Sylhemna avait accepté, et Elena était sortie du Palais pour la consultation, préférant la réaliser à domicile, plutôt que dans le Palais, où des oreilles indiscrètes pouvaient toujours s’approcher.
« En tout cas, ce n’est pas un endroit où j’irais me promener... » nota Elena.
Depuis la fenêtre, elle pouvait voir de nombreuses ronces le long du sentier. Elle était escortée par des hommes de confiance, sélectionnés en personne par le chambellan du Palais, et également chargé de la protection de la Reine, Sire Ronald Langley. Langley avait évidemment été contre ce voyage, ce qui, en soi, n’était guère surprenant, Sire Langley étant à peu près contre tout ce qui impliquait de faire sortir Elena du Palais d’Ivoire.

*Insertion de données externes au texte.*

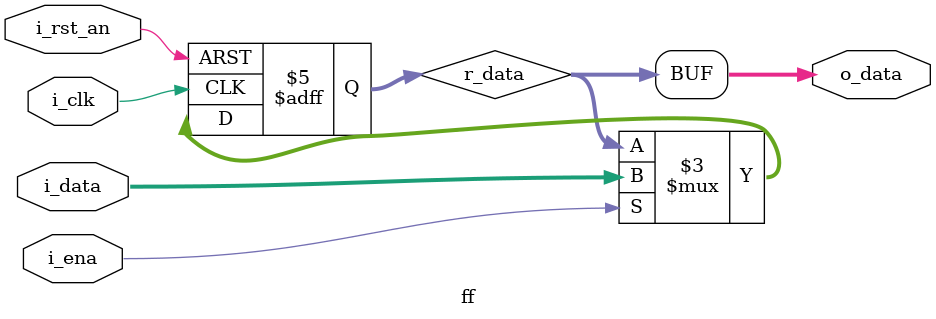
<source format=v>
module ff #(
  parameter gp_data_width = 8                  // Set input & output bit-width
) 
(
  input  wire                     i_rst_an,    // Asynchronous active low reset
  input  wire                     i_ena,       // Synchronous active high enable
  input  wire                     i_clk,       // Rising-edge clock
  input  wire [gp_data_width-1:0] i_data,      // Input data with gp_data_width bits MSB:LSB, signed or unsigned
  output wire [gp_data_width-1:0] o_data       // Output data with gp_data_width bits MSB:LSB, signed or unsigned
);
// -------------------------------------------------------------------
  reg [gp_data_width-1:0] r_data;
// -------------------------------------------------------------------  
  always @(posedge i_clk or negedge i_rst_an)
    begin: p_dff
      if (!i_rst_an)
        r_data <= 'd0;
      else if (i_ena)
        r_data <= i_data;  
    end
  
  assign o_data = r_data;
endmodule

</source>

Plusieurs cavaliers entouraient le chariot, et il n’y avait là que des chevaliers aguerris, venant tout droit d’Haven, la cité des Paladins. Des hommes d’expérience, qui, à eux seuls, valaient bien tout un régiment. Ils avaient pour mission d’escorter la Reine jusqu’au manoir, mais ne l’assisteraient pas durant la consultation, qui était après tout privée.
« On ne la surnomme pas ‘‘Demoiselle des Ronces’’ pour rien, Elena.
- C’est sûr... D’ailleurs, comment suis-je censée l’appeler ? Par ‘‘il’’, ou par ‘‘elle’’ ?
- Hum... Et bien, tout le monde parle de Sylhemna comme si c’était une femme, donc... Je dirais qu’il vaut mieux parler d’elle au féminin. »
La Reine acquiesça silencieusement, tandis que le chariot se rapprochait.